• What needs to be done: An answer that reproduces all the entries exactly is what is needed.

• Stored data entries:
------------------------------------------------------------

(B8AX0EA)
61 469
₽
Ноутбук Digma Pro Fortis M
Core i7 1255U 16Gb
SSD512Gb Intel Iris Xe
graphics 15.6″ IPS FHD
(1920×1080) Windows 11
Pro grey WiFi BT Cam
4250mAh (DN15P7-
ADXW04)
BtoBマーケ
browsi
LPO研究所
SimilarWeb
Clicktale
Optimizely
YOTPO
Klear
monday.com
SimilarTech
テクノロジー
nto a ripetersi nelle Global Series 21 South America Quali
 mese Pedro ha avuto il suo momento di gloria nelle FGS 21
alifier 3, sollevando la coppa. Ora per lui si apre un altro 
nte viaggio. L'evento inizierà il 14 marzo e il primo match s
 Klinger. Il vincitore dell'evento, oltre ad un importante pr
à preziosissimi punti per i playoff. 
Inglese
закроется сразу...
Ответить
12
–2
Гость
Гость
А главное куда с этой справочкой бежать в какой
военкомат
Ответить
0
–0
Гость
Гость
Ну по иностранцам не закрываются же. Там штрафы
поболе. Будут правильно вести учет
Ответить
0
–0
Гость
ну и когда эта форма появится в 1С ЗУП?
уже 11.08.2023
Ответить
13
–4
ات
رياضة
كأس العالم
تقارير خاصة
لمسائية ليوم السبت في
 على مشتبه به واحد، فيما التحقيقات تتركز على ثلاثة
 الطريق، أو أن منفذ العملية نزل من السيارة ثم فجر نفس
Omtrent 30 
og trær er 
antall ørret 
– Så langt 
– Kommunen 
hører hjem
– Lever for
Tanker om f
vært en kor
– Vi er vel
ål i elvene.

------------------------------------------------------------

• Result for this task:
(B8AX0EA)
61 469
₽
Ноутбук Digma Pro Fortis M
Core i7 1255U 16Gb
SSD512Gb Intel Iris Xe
graphics 15.6″ IPS FHD
(1920×1080) Windows 11
Pro grey WiFi BT Cam
4250mAh (DN15P7-
ADXW04)
BtoBマーケ
browsi
LPO研究所
SimilarWeb
Clicktale
Optimizely
YOTPO
Klear
monday.com
SimilarTech
テクノロジー
nto a ripetersi nelle Global Series 21 South America Quali
 mese Pedro ha avuto il suo momento di gloria nelle FGS 21
alifier 3, sollevando la coppa. Ora per lui si apre un altro 
nte viaggio. L'evento inizierà il 14 marzo e il primo match s
 Klinger. Il vincitore dell'evento, oltre ad un importante pr
à preziosissimi punti per i playoff. 
Inglese
закроется сразу...
Ответить
12
–2
Гость
Гость
А главное куда с этой справочкой бежать в какой
военкомат
Ответить
0
–0
Гость
Гость
Ну по иностранцам не закрываются же. Там штрафы
поболе. Будут правильно вести учет
Ответить
0
–0
Гость
ну и когда эта форма появится в 1С ЗУП?
уже 11.08.2023
Ответить
13
–4
ات
رياضة
كأس العالم
تقارير خاصة
لمسائية ليوم السبت في
 على مشتبه به واحد، فيما التحقيقات تتركز على ثلاثة
 الطريق، أو أن منفذ العملية نزل من السيارة ثم فجر نفس
Omtrent 30 
og trær er 
antall ørret 
– Så langt 
– Kommunen 
hører hjem
– Lever for
Tanker om f
vært en kor
– Vi er vel
ål i elvene.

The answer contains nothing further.